Le règne de son jeune successeur, Caligula (37-41), fils de Germanicus, commença favorablement, car la mort de Tibère avait été accueillie avec joie. Mais bientôt une maladie affecta sa raison, ou peut-être ses instincts réprimés reprirent-ils le dessus. Il se montra violent, cruel et déconcertant, se livra à toutes sortes de fantaisies ruineuses, voulant être considéré comme un dieu, ce qui était prématuré. Son entourage d'affranchis orientaux et égyptiens, légués par sa grand-mère Antonia, le poussa à une autocratie de type lagide, qui suscita des haines. Les conspirations déchaînèrent une fois de plus la terreur. Un dernier complot l'assassina.
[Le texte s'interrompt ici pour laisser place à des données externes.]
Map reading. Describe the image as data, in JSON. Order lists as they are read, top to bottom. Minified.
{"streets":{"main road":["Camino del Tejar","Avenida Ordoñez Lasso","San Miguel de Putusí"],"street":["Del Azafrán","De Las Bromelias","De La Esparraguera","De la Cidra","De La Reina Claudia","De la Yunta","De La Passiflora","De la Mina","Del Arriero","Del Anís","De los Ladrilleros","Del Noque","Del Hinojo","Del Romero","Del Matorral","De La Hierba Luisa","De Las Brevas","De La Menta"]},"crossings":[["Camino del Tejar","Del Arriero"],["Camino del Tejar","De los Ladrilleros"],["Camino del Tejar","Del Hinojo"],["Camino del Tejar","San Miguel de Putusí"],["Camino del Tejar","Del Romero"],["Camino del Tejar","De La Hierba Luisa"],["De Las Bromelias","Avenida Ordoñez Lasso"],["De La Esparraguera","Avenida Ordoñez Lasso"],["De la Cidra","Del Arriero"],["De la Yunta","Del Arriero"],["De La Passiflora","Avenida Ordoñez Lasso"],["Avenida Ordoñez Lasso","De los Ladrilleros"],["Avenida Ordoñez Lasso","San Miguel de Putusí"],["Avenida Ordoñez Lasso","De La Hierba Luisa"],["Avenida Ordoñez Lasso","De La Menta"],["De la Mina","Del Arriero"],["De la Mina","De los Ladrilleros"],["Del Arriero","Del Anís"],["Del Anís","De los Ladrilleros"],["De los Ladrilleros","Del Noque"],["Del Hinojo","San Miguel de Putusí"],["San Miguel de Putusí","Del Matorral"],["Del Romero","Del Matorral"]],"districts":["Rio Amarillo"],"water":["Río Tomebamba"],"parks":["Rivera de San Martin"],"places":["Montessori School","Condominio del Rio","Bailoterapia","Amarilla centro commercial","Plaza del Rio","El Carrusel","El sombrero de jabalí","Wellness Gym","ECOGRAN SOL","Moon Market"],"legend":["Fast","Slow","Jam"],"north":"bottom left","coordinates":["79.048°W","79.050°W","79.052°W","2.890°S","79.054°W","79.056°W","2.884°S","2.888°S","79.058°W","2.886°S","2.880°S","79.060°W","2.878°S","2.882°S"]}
Les prétoriens découvrirent dans le palais le frère cadet de Germanicus, l'oncle de Caligula, Claude, tremblant de peur et, fidèles à la maison julio-claudienne, l'acclamèrent empereur malgré ses prières. Il avait échappé aux intrigues de Séjan, car on le tenait pour un faible d'esprit inoffensif. En fait, des défauts extérieurs (tremblements nerveux, bégaiement, tics et frayeurs enfantines) l'avaient desservi. Il était fort instruit, aimait la grammaire, l'histoire et l'étruscologie, et montra sur les besoins de l'Empire et le sens de son évolution des vues raisonnables. Il laissa gouverner des affranchis impériaux, cupides et fourbes [...]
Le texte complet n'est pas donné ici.